*** Data listing ***
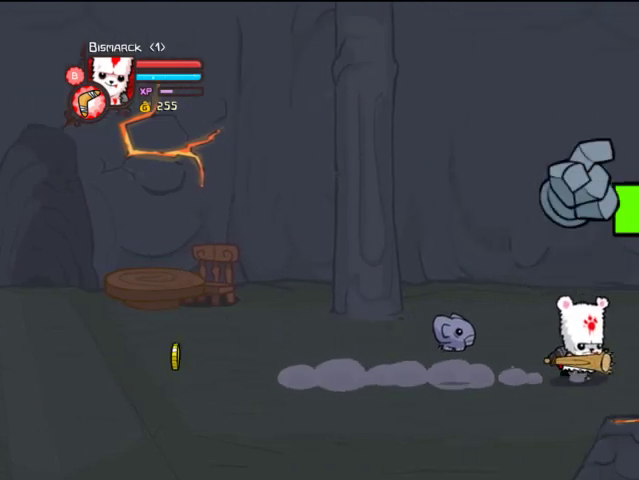
Gameplay with a controller (PlayStation layout); each line is a JSON object with the inputs held at the frame after it. "events" lists button and stick changes between this image and that frame as [ms after this image, input, new state], when the widget could be followed in between. Not read: L3 R3.
{"buttons": ["DPAD_RIGHT"], "left_stick": "center", "right_stick": "center", "events": []}
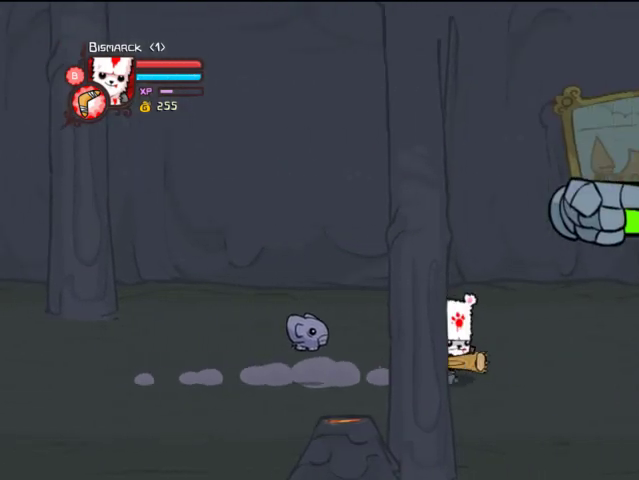
{"buttons": ["DPAD_RIGHT"], "left_stick": "center", "right_stick": "center", "events": []}
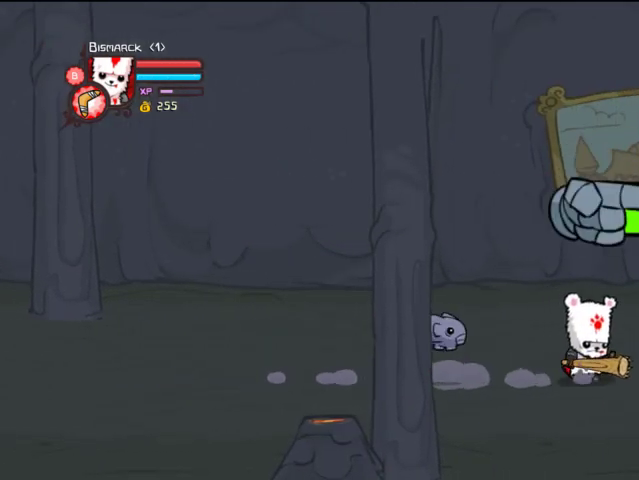
{"buttons": ["DPAD_LEFT"], "left_stick": "center", "right_stick": "center", "events": [[167, "DPAD_DOWN", "down"], [333, "DPAD_RIGHT", "up"], [367, "DPAD_DOWN", "up"], [367, "DPAD_LEFT", "down"]]}
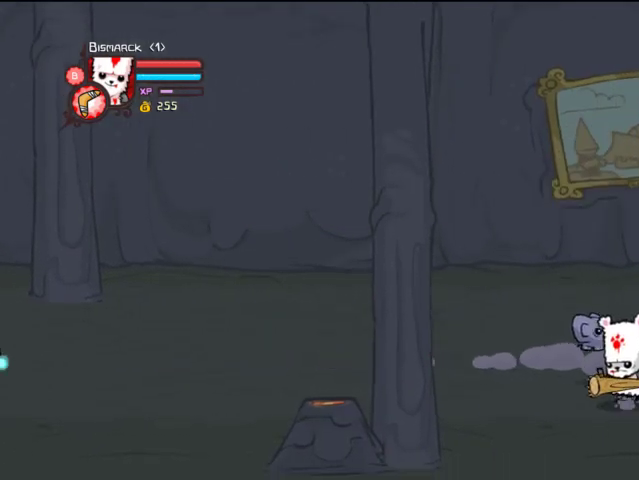
{"buttons": ["DPAD_UP", "DPAD_LEFT"], "left_stick": "center", "right_stick": "center", "events": [[267, "DPAD_UP", "down"], [333, "DPAD_UP", "up"], [433, "DPAD_UP", "down"]]}
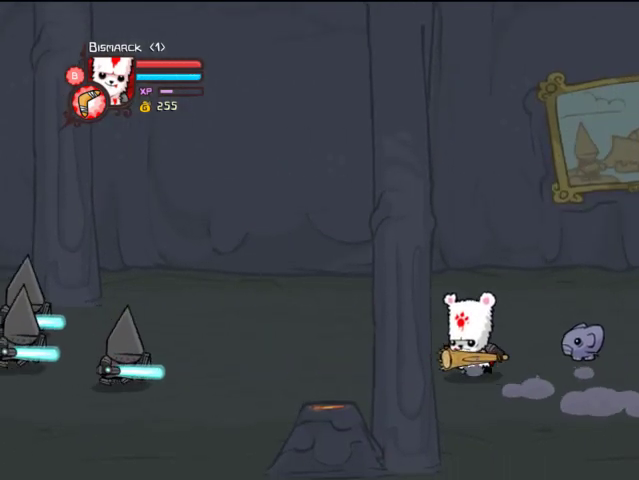
{"buttons": ["TRIANGLE", "DPAD_LEFT"], "left_stick": "center", "right_stick": "center", "events": [[67, "DPAD_UP", "up"], [400, "TRIANGLE", "down"]]}
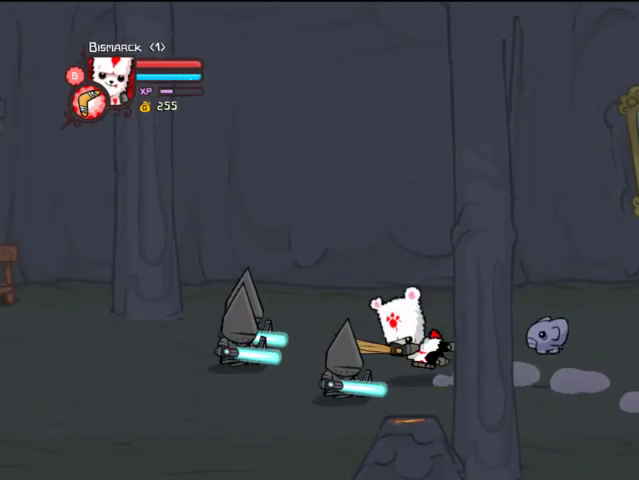
{"buttons": ["CROSS", "SQUARE", "DPAD_LEFT"], "left_stick": "center", "right_stick": "center", "events": [[133, "TRIANGLE", "up"], [367, "CROSS", "down"], [433, "SQUARE", "down"]]}
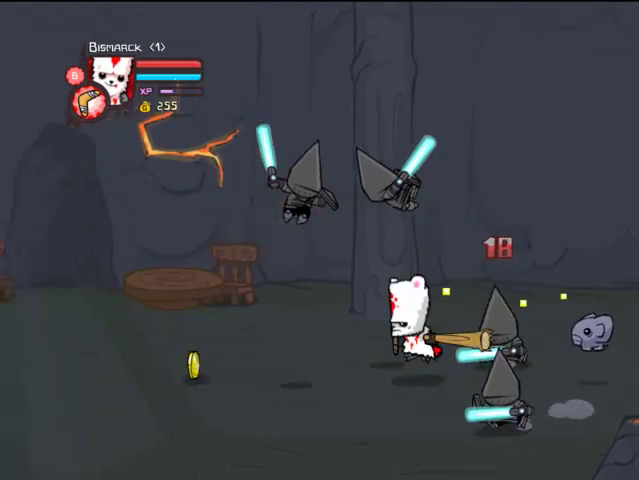
{"buttons": ["TRIANGLE", "DPAD_LEFT"], "left_stick": "center", "right_stick": "center", "events": [[33, "CROSS", "up"], [67, "TRIANGLE", "down"], [133, "SQUARE", "up"], [167, "DPAD_UP", "down"], [233, "TRIANGLE", "up"], [267, "TRIANGLE", "down"], [367, "DPAD_UP", "up"]]}
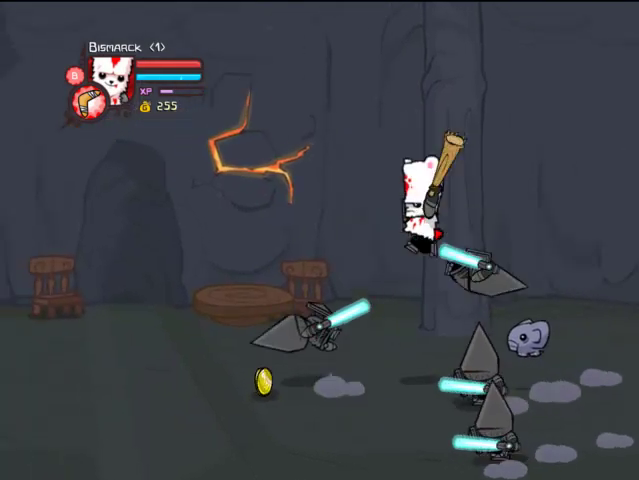
{"buttons": ["DPAD_DOWN"], "left_stick": "center", "right_stick": "center", "events": [[167, "TRIANGLE", "up"], [433, "DPAD_DOWN", "down"], [467, "DPAD_LEFT", "up"]]}
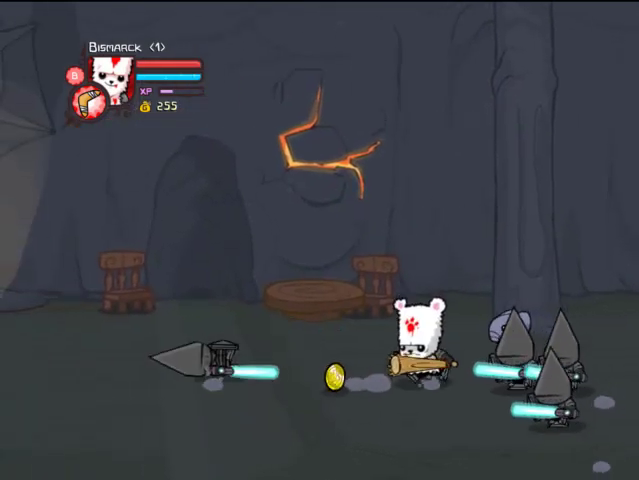
{"buttons": ["CROSS", "DPAD_LEFT"], "left_stick": "center", "right_stick": "center", "events": [[67, "DPAD_LEFT", "down"], [133, "DPAD_DOWN", "up"], [367, "CROSS", "down"]]}
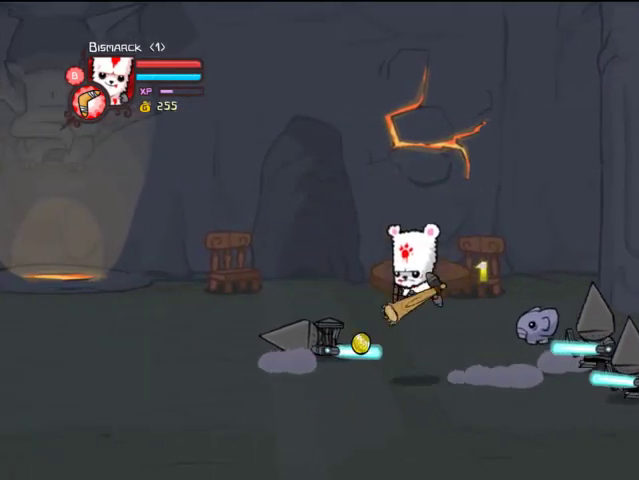
{"buttons": ["TRIANGLE", "DPAD_RIGHT"], "left_stick": "center", "right_stick": "center", "events": [[33, "CROSS", "up"], [233, "DPAD_UP", "down"], [367, "DPAD_LEFT", "up"], [467, "DPAD_RIGHT", "down"], [467, "DPAD_UP", "up"], [467, "TRIANGLE", "down"]]}
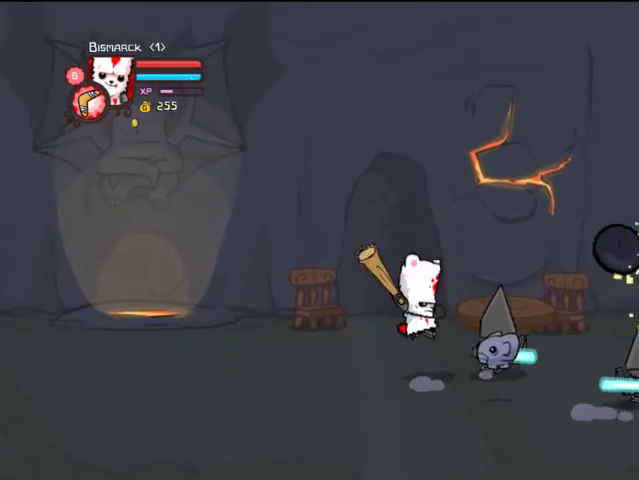
{"buttons": [], "left_stick": "center", "right_stick": "center", "events": [[133, "TRIANGLE", "up"], [167, "TRIANGLE", "down"], [267, "TRIANGLE", "up"], [333, "DPAD_UP", "down"], [333, "TRIANGLE", "down"], [467, "DPAD_RIGHT", "up"], [467, "DPAD_UP", "up"], [467, "TRIANGLE", "up"]]}
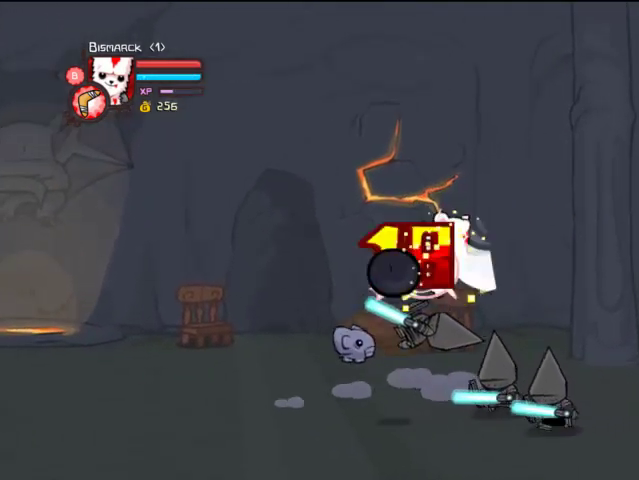
{"buttons": ["TRIANGLE", "DPAD_RIGHT"], "left_stick": "center", "right_stick": "center", "events": [[67, "SQUARE", "down"], [167, "DPAD_RIGHT", "down"], [167, "SQUARE", "up"], [233, "DPAD_RIGHT", "up"], [267, "SQUARE", "down"], [367, "SQUARE", "up"], [433, "DPAD_RIGHT", "down"], [467, "TRIANGLE", "down"]]}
*** End of Data listing ***
* [What you are asked to do]:
Restate the material above word for word, omitting the pictures.

* [Response area]:
Gameplay with a controller (PlayStation layout); each line is a JSON object with the inputs held at the frame after it. "events" lists button and stick changes between this image and that frame as [ms after this image, input, new state], when the widget could be followed in between. Not read: L3 R3.
{"buttons": ["DPAD_RIGHT"], "left_stick": "center", "right_stick": "center", "events": []}
{"buttons": ["DPAD_RIGHT"], "left_stick": "center", "right_stick": "center", "events": []}
{"buttons": ["DPAD_LEFT"], "left_stick": "center", "right_stick": "center", "events": [[167, "DPAD_DOWN", "down"], [333, "DPAD_RIGHT", "up"], [367, "DPAD_DOWN", "up"], [367, "DPAD_LEFT", "down"]]}
{"buttons": ["DPAD_UP", "DPAD_LEFT"], "left_stick": "center", "right_stick": "center", "events": [[267, "DPAD_UP", "down"], [333, "DPAD_UP", "up"], [433, "DPAD_UP", "down"]]}
{"buttons": ["TRIANGLE", "DPAD_LEFT"], "left_stick": "center", "right_stick": "center", "events": [[67, "DPAD_UP", "up"], [400, "TRIANGLE", "down"]]}
{"buttons": ["CROSS", "SQUARE", "DPAD_LEFT"], "left_stick": "center", "right_stick": "center", "events": [[133, "TRIANGLE", "up"], [367, "CROSS", "down"], [433, "SQUARE", "down"]]}
{"buttons": ["TRIANGLE", "DPAD_LEFT"], "left_stick": "center", "right_stick": "center", "events": [[33, "CROSS", "up"], [67, "TRIANGLE", "down"], [133, "SQUARE", "up"], [167, "DPAD_UP", "down"], [233, "TRIANGLE", "up"], [267, "TRIANGLE", "down"], [367, "DPAD_UP", "up"]]}
{"buttons": ["DPAD_DOWN"], "left_stick": "center", "right_stick": "center", "events": [[167, "TRIANGLE", "up"], [433, "DPAD_DOWN", "down"], [467, "DPAD_LEFT", "up"]]}
{"buttons": ["CROSS", "DPAD_LEFT"], "left_stick": "center", "right_stick": "center", "events": [[67, "DPAD_LEFT", "down"], [133, "DPAD_DOWN", "up"], [367, "CROSS", "down"]]}
{"buttons": ["TRIANGLE", "DPAD_RIGHT"], "left_stick": "center", "right_stick": "center", "events": [[33, "CROSS", "up"], [233, "DPAD_UP", "down"], [367, "DPAD_LEFT", "up"], [467, "DPAD_RIGHT", "down"], [467, "DPAD_UP", "up"], [467, "TRIANGLE", "down"]]}
{"buttons": [], "left_stick": "center", "right_stick": "center", "events": [[133, "TRIANGLE", "up"], [167, "TRIANGLE", "down"], [267, "TRIANGLE", "up"], [333, "DPAD_UP", "down"], [333, "TRIANGLE", "down"], [467, "DPAD_RIGHT", "up"], [467, "DPAD_UP", "up"], [467, "TRIANGLE", "up"]]}
{"buttons": ["TRIANGLE", "DPAD_RIGHT"], "left_stick": "center", "right_stick": "center", "events": [[67, "SQUARE", "down"], [167, "DPAD_RIGHT", "down"], [167, "SQUARE", "up"], [233, "DPAD_RIGHT", "up"], [267, "SQUARE", "down"], [367, "SQUARE", "up"], [433, "DPAD_RIGHT", "down"], [467, "TRIANGLE", "down"]]}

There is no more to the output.